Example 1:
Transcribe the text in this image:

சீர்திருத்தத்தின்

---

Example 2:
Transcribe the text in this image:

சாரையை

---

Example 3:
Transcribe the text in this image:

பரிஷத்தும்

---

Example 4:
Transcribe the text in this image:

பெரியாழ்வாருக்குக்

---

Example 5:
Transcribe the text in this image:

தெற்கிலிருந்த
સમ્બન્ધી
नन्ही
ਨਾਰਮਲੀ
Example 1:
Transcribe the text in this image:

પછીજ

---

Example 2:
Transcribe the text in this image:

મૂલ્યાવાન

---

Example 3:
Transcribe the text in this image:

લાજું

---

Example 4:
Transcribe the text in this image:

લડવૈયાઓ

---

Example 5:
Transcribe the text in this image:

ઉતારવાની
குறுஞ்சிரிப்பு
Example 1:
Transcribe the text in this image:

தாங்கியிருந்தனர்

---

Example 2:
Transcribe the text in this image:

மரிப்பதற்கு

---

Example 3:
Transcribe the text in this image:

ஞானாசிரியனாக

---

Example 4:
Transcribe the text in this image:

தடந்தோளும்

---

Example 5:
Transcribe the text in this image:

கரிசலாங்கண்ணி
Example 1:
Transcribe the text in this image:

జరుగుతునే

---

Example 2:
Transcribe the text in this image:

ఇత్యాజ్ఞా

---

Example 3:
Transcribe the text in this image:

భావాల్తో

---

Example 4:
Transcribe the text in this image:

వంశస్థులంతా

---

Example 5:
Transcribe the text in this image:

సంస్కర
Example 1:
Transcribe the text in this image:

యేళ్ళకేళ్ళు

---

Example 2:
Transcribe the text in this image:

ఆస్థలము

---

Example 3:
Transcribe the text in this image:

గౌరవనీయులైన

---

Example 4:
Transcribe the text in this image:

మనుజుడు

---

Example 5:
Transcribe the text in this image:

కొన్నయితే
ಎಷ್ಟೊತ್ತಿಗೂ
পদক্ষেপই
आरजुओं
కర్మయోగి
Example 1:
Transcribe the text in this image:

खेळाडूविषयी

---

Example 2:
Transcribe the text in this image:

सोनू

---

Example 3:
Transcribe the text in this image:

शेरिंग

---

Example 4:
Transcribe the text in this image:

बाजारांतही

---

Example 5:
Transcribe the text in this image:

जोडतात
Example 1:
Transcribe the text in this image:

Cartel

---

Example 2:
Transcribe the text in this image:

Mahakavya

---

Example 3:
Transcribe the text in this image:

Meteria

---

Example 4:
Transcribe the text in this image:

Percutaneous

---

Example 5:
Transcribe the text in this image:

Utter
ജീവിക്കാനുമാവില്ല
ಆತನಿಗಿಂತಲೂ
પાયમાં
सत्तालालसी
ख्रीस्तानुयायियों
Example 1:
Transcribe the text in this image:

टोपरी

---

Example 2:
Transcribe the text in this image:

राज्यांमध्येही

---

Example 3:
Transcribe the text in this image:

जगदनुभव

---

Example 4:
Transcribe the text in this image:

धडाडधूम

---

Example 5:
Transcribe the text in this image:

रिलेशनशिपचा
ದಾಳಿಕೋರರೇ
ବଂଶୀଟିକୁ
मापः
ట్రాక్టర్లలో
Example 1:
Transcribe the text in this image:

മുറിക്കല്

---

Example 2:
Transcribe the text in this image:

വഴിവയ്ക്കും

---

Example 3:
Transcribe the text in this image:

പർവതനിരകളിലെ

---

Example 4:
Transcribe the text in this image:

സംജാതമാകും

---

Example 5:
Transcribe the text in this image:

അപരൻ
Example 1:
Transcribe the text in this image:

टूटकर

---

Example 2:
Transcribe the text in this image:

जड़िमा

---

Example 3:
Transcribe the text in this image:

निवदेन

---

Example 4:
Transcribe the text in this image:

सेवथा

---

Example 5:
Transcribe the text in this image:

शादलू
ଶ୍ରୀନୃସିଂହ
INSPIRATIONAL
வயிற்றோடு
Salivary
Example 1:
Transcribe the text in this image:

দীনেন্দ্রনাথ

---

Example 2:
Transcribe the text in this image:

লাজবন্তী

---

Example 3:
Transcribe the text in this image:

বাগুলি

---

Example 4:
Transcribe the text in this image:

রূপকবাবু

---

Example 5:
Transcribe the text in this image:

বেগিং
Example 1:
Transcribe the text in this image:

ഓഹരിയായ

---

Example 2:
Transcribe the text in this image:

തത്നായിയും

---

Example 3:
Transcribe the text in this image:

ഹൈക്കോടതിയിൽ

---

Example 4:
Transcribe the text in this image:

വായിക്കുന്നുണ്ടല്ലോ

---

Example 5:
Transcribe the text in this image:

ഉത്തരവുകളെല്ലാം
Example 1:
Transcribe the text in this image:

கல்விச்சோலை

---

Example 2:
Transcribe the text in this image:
::::
Convert all the records above into a numbered list with one line per item, leaving out the blank lines.

1. Example 1:
2. Transcribe the text in this image:
3. சீர்திருத்தத்தின்
4. ---
5. Example 2:
6. Transcribe the text in this image:
7. சாரையை
8. ---
9. Example 3:
10. Transcribe the text in this image:
11. பரிஷத்தும்
12. ---
13. Example 4:
14. Transcribe the text in this image:
15. பெரியாழ்வாருக்குக்
16. ---
17. Example 5:
18. Transcribe the text in this image:
19. தெற்கிலிருந்த
20. સમ્બન્ધી
21. नन्ही
22. ਨਾਰਮਲੀ
23. Example 1:
24. Transcribe the text in this image:
25. પછીજ
26. ---
27. Example 2:
28. Transcribe the text in this image:
29. મૂલ્યાવાન
30. ---
31. Example 3:
32. Transcribe the text in this image:
33. લાજું
34. ---
35. Example 4:
36. Transcribe the text in this image:
37. લડવૈયાઓ
38. ---
39. Example 5:
40. Transcribe the text in this image:
41. ઉતારવાની
42. குறுஞ்சிரிப்பு
43. Example 1:
44. Transcribe the text in this image:
45. தாங்கியிருந்தனர்
46. ---
47. Example 2:
48. Transcribe the text in this image:
49. மரிப்பதற்கு
50. ---
51. Example 3:
52. Transcribe the text in this image:
53. ஞானாசிரியனாக
54. ---
55. Example 4:
56. Transcribe the text in this image:
57. தடந்தோளும்
58. ---
59. Example 5:
60. Transcribe the text in this image:
61. கரிசலாங்கண்ணி
62. Example 1:
63. Transcribe the text in this image:
64. జరుగుతునే
65. ---
66. Example 2:
67. Transcribe the text in this image:
68. ఇత్యాజ్ఞా
69. ---
70. Example 3:
71. Transcribe the text in this image:
72. భావాల్తో
73. ---
74. Example 4:
75. Transcribe the text in this image:
76. వంశస్థులంతా
77. ---
78. Example 5:
79. Transcribe the text in this image:
80. సంస్కర
81. Example 1:
82. Transcribe the text in this image:
83. యేళ్ళకేళ్ళు
84. ---
85. Example 2:
86. Transcribe the text in this image:
87. ఆస్థలము
88. ---
89. Example 3:
90. Transcribe the text in this image:
91. గౌరవనీయులైన
92. ---
93. Example 4:
94. Transcribe the text in this image:
95. మనుజుడు
96. ---
97. Example 5:
98. Transcribe the text in this image:
99. కొన్నయితే
100. ಎಷ್ಟೊತ್ತಿಗೂ
101. পদক্ষেপই
102. आरजुओं
103. కర్మయోగి
104. Example 1:
105. Transcribe the text in this image:
106. खेळाडूविषयी
107. ---
108. Example 2:
109. Transcribe the text in this image:
110. सोनू
111. ---
112. Example 3:
113. Transcribe the text in this image:
114. शेरिंग
115. ---
116. Example 4:
117. Transcribe the text in this image:
118. बाजारांतही
119. ---
120. Example 5:
121. Transcribe the text in this image:
122. जोडतात
123. Example 1:
124. Transcribe the text in this image:
125. Cartel
126. ---
127. Example 2:
128. Transcribe the text in this image:
129. Mahakavya
130. ---
131. Example 3:
132. Transcribe the text in this image:
133. Meteria
134. ---
135. Example 4:
136. Transcribe the text in this image:
137. Percutaneous
138. ---
139. Example 5:
140. Transcribe the text in this image:
141. Utter
142. ജീവിക്കാനുമാവില്ല
143. ಆತನಿಗಿಂತಲೂ
144. પાયમાં
145. सत्तालालसी
146. ख्रीस्तानुयायियों
147. Example 1:
148. Transcribe the text in this image:
149. टोपरी
150. ---
151. Example 2:
152. Transcribe the text in this image:
153. राज्यांमध्येही
154. ---
155. Example 3:
156. Transcribe the text in this image:
157. जगदनुभव
158. ---
159. Example 4:
160. Transcribe the text in this image:
161. धडाडधूम
162. ---
163. Example 5:
164. Transcribe the text in this image:
165. रिलेशनशिपचा
166. ದಾಳಿಕೋರರೇ
167. ବଂଶୀଟିକୁ
168. मापः
169. ట్రాక్టర్లలో
170. Example 1:
171. Transcribe the text in this image:
172. മുറിക്കല്
173. ---
174. Example 2:
175. Transcribe the text in this image:
176. വഴിവയ്ക്കും
177. ---
178. Example 3:
179. Transcribe the text in this image:
180. പർവതനിരകളിലെ
181. ---
182. Example 4:
183. Transcribe the text in this image:
184. സംജാതമാകും
185. ---
186. Example 5:
187. Transcribe the text in this image:
188. അപരൻ
189. Example 1:
190. Transcribe the text in this image:
191. टूटकर
192. ---
193. Example 2:
194. Transcribe the text in this image:
195. जड़िमा
196. ---
197. Example 3:
198. Transcribe the text in this image:
199. निवदेन
200. ---
201. Example 4:
202. Transcribe the text in this image:
203. सेवथा
204. ---
205. Example 5:
206. Transcribe the text in this image:
207. शादलू
208. ଶ୍ରୀନୃସିଂହ
209. INSPIRATIONAL
210. வயிற்றோடு
211. Salivary
212. Example 1:
213. Transcribe the text in this image:
214. দীনেন্দ্রনাথ
215. ---
216. Example 2:
217. Transcribe the text in this image:
218. লাজবন্তী
219. ---
220. Example 3:
221. Transcribe the text in this image:
222. বাগুলি
223. ---
224. Example 4:
225. Transcribe the text in this image:
226. রূপকবাবু
227. ---
228. Example 5:
229. Transcribe the text in this image:
230. বেগিং
231. Example 1:
232. Transcribe the text in this image:
233. ഓഹരിയായ
234. ---
235. Example 2:
236. Transcribe the text in this image:
237. തത്നായിയും
238. ---
239. Example 3:
240. Transcribe the text in this image:
241. ഹൈക്കോടതിയിൽ
242. ---
243. Example 4:
244. Transcribe the text in this image:
245. വായിക്കുന്നുണ്ടല്ലോ
246. ---
247. Example 5:
248. Transcribe the text in this image:
249. ഉത്തരവുകളെല്ലാം
250. Example 1:
251. Transcribe the text in this image:
252. கல்விச்சோலை
253. ---
254. Example 2:
255. Transcribe the text in this image:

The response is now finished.